▶ Supplied information
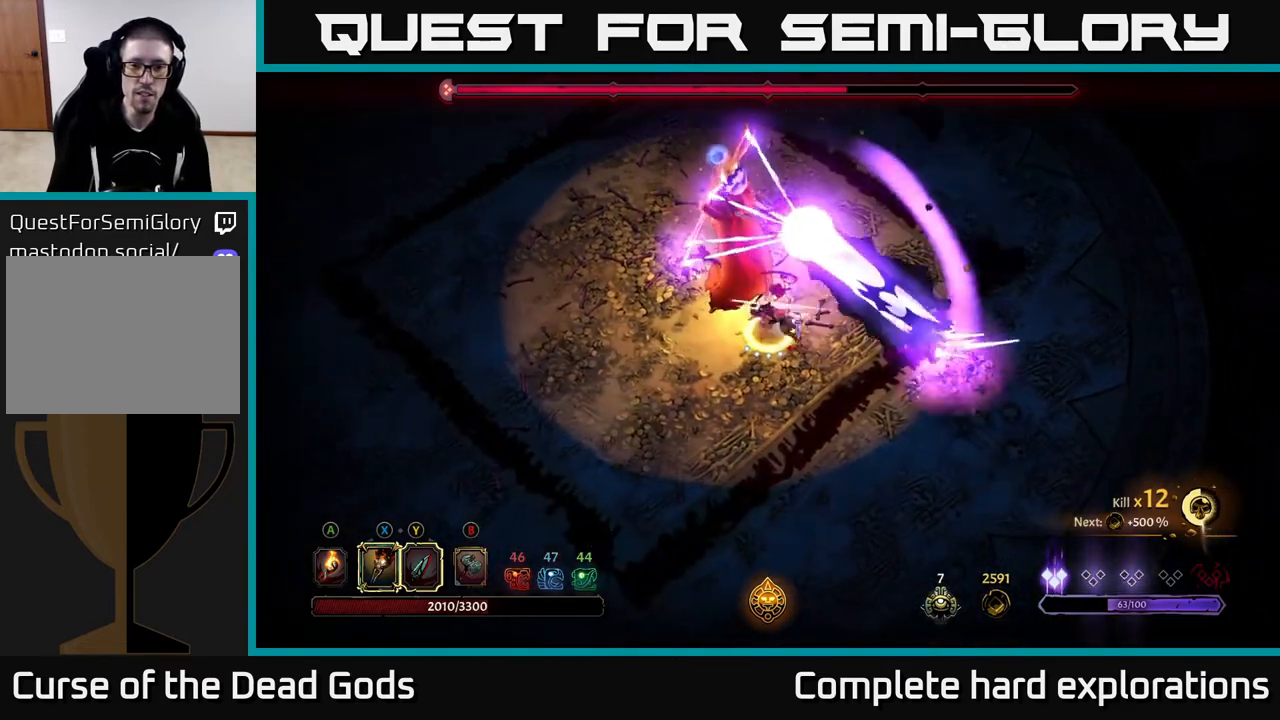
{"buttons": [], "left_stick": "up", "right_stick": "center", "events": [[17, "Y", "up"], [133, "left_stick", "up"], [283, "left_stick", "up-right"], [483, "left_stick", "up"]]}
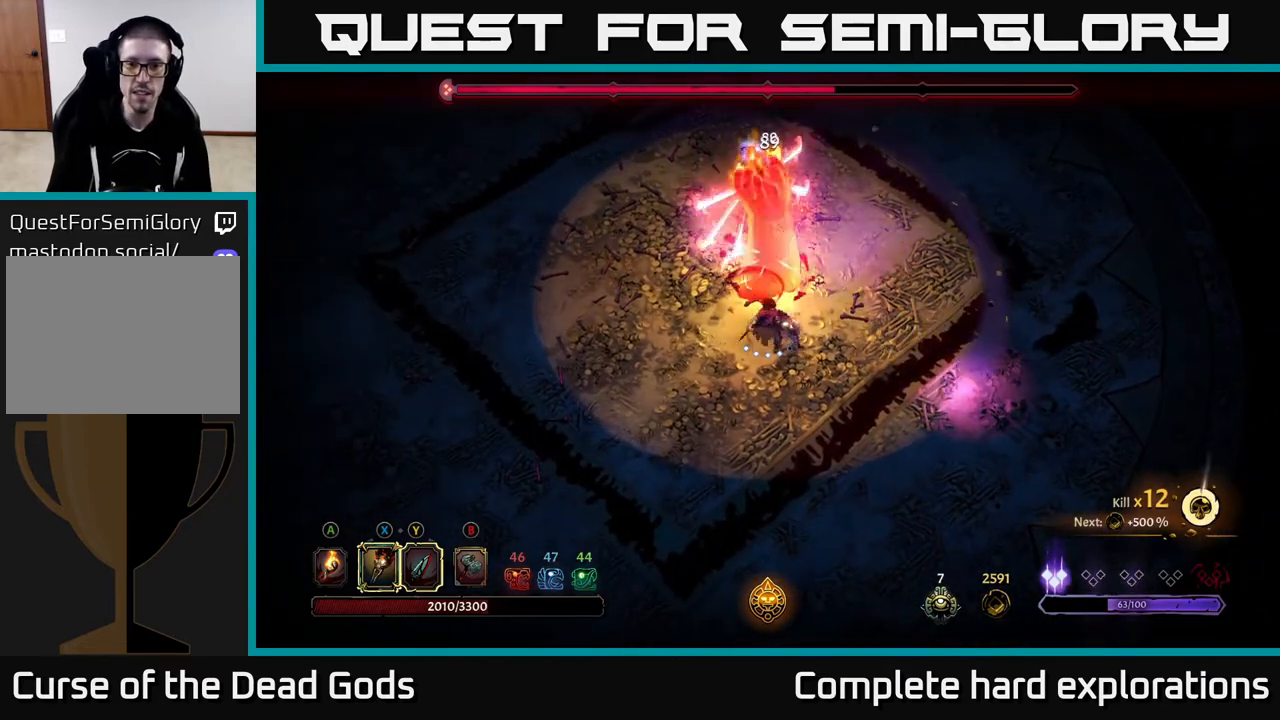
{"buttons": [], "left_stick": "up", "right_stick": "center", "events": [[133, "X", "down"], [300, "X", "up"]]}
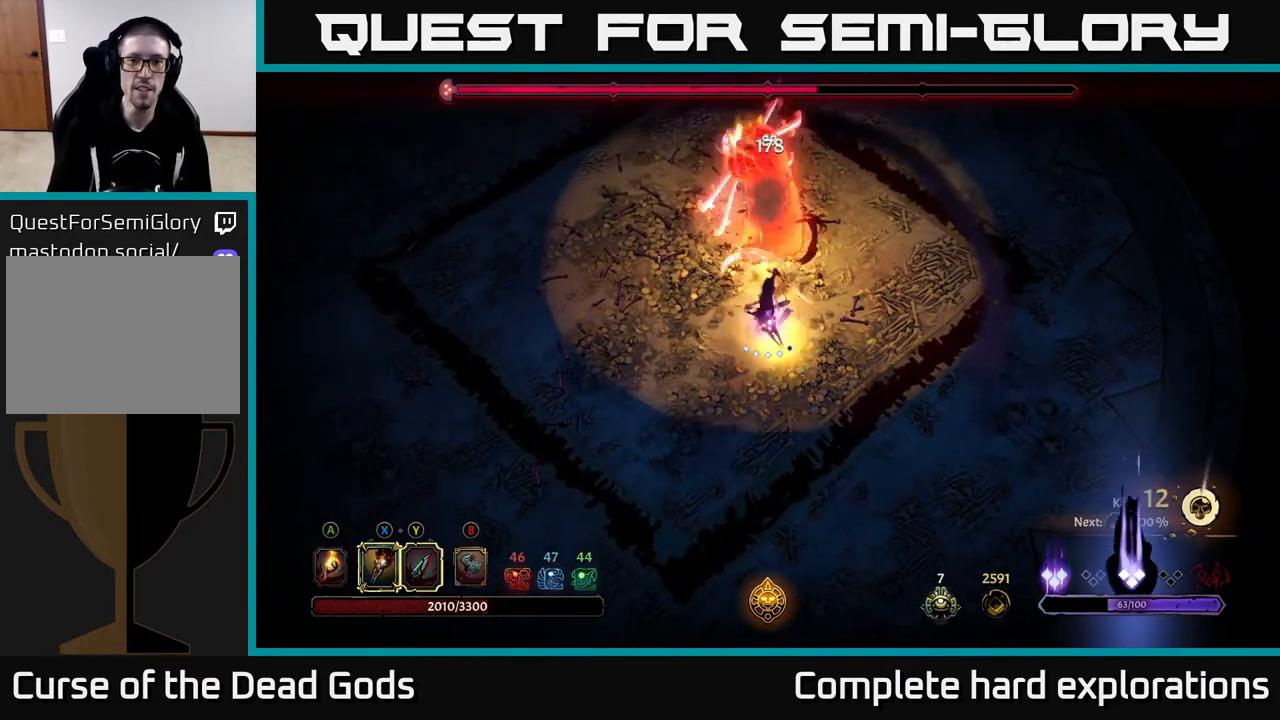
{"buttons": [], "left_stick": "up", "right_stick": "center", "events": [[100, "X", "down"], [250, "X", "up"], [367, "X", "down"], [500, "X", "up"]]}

* * *

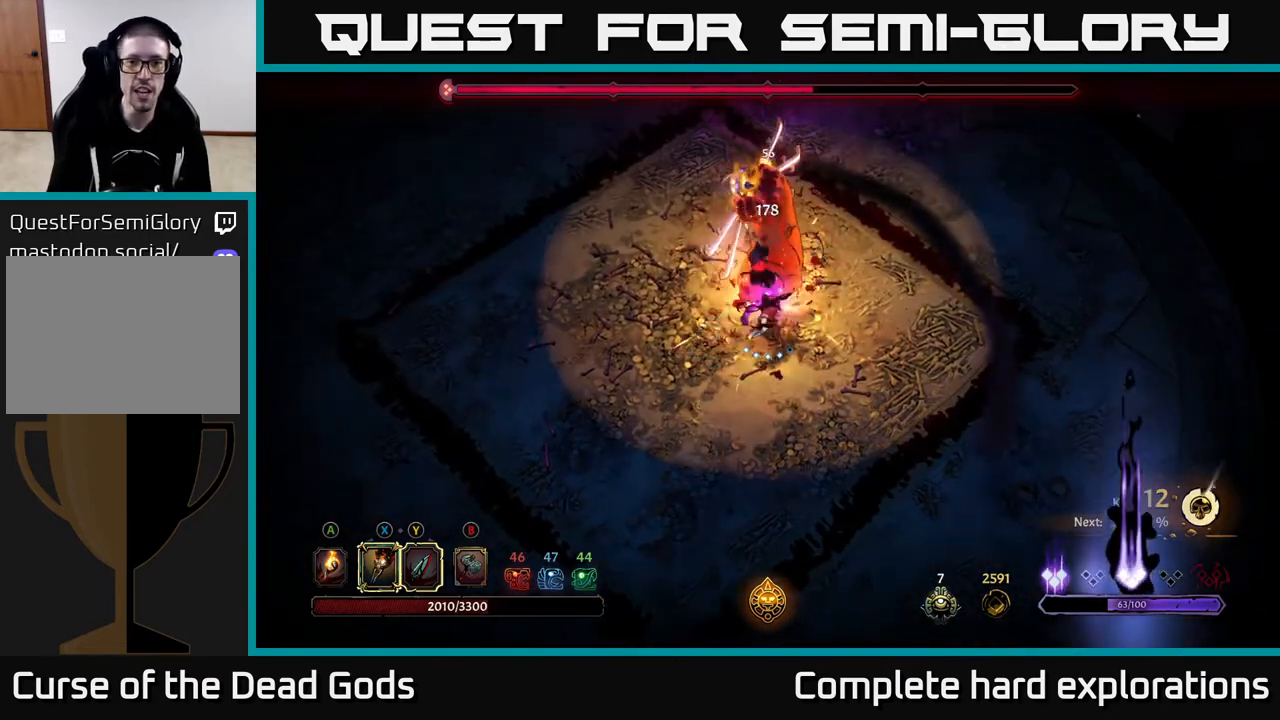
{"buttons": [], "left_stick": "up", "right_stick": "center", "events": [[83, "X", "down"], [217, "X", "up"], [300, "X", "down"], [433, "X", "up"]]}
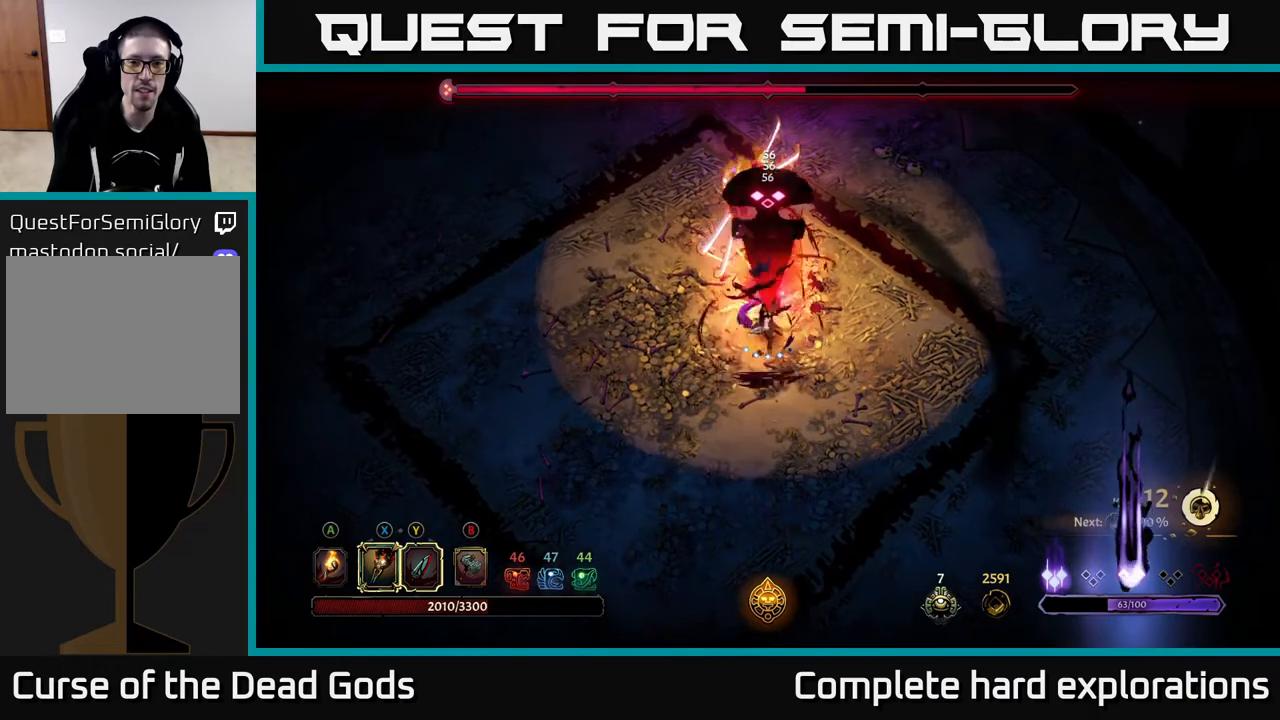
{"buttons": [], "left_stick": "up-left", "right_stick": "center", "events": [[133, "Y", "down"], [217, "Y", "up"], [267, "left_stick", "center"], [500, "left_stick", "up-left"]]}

▶ Aim of the task
Determine how many lines of this listing contain "down", and give only the number.

▶ Response
4